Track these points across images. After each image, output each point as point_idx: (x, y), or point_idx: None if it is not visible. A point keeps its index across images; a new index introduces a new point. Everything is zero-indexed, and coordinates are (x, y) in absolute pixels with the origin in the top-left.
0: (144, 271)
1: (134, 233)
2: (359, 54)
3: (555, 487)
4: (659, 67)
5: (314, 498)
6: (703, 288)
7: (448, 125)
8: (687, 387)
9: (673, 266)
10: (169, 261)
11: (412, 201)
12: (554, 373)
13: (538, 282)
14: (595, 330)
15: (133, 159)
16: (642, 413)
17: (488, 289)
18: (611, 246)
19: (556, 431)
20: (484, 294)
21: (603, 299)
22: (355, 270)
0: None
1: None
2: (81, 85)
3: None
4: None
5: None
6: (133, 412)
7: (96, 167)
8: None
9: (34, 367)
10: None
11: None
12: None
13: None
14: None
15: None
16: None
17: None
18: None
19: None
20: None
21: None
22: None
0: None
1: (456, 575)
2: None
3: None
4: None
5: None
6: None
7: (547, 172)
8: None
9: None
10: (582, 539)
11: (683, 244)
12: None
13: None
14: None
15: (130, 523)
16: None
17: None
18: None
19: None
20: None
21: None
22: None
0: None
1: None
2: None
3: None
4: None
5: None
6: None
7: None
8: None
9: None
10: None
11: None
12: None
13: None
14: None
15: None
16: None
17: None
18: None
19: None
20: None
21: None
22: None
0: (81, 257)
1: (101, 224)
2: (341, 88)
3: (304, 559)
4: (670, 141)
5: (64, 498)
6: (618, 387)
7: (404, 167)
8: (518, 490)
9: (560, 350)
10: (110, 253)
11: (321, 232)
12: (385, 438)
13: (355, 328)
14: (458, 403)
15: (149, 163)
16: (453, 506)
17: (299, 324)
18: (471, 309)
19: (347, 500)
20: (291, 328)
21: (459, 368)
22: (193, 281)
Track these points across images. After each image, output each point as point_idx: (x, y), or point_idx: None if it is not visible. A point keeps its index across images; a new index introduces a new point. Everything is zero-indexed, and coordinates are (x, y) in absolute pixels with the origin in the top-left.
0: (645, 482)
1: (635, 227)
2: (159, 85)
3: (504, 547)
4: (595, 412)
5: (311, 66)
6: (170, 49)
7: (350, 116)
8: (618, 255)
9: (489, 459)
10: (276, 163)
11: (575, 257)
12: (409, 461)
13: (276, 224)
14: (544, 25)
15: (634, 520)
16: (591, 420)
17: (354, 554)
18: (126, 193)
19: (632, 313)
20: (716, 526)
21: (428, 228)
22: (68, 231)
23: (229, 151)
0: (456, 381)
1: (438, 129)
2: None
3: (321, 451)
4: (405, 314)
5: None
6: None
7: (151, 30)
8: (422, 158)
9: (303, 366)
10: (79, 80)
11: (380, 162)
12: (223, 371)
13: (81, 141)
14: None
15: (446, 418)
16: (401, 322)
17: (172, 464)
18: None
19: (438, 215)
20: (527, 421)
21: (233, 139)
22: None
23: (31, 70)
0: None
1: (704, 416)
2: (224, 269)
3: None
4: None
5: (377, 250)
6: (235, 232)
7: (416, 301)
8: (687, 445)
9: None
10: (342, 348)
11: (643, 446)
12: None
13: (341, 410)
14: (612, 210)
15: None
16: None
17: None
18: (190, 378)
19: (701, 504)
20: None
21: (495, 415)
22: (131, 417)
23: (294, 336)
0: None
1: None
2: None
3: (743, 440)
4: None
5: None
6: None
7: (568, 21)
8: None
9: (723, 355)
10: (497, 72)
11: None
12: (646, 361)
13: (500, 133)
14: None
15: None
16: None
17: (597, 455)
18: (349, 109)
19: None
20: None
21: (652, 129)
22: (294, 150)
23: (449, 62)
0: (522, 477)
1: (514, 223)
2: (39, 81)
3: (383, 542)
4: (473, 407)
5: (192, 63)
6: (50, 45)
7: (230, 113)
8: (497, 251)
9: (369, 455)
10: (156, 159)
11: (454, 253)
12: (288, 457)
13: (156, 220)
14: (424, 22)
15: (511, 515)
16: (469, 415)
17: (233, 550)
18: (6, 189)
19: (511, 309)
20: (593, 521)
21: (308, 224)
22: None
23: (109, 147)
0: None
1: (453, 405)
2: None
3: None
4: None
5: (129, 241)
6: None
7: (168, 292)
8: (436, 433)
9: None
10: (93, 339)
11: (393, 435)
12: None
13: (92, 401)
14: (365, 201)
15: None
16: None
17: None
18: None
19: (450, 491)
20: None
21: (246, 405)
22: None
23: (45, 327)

• Task instructions: Print the listing word for word, starting with its first line and stopping after the line that contains "21: (459, 368)".

• The completed task:
Track these points across images. After each image, output each point as point_idx: (x, y), or point_idx: None if it is not visible. A point keeps its index across images; a new index introduces a new point. Everything is zero-indexed, and coordinates are (x, y) in absolute pixels with the origin in the top-left.
0: (144, 271)
1: (134, 233)
2: (359, 54)
3: (555, 487)
4: (659, 67)
5: (314, 498)
6: (703, 288)
7: (448, 125)
8: (687, 387)
9: (673, 266)
10: (169, 261)
11: (412, 201)
12: (554, 373)
13: (538, 282)
14: (595, 330)
15: (133, 159)
16: (642, 413)
17: (488, 289)
18: (611, 246)
19: (556, 431)
20: (484, 294)
21: (603, 299)
22: (355, 270)
0: None
1: None
2: (81, 85)
3: None
4: None
5: None
6: (133, 412)
7: (96, 167)
8: None
9: (34, 367)
10: None
11: None
12: None
13: None
14: None
15: None
16: None
17: None
18: None
19: None
20: None
21: None
22: None
0: None
1: (456, 575)
2: None
3: None
4: None
5: None
6: None
7: (547, 172)
8: None
9: None
10: (582, 539)
11: (683, 244)
12: None
13: None
14: None
15: (130, 523)
16: None
17: None
18: None
19: None
20: None
21: None
22: None
0: None
1: None
2: None
3: None
4: None
5: None
6: None
7: None
8: None
9: None
10: None
11: None
12: None
13: None
14: None
15: None
16: None
17: None
18: None
19: None
20: None
21: None
22: None
0: (81, 257)
1: (101, 224)
2: (341, 88)
3: (304, 559)
4: (670, 141)
5: (64, 498)
6: (618, 387)
7: (404, 167)
8: (518, 490)
9: (560, 350)
10: (110, 253)
11: (321, 232)
12: (385, 438)
13: (355, 328)
14: (458, 403)
15: (149, 163)
16: (453, 506)
17: (299, 324)
18: (471, 309)
19: (347, 500)
20: (291, 328)
21: (459, 368)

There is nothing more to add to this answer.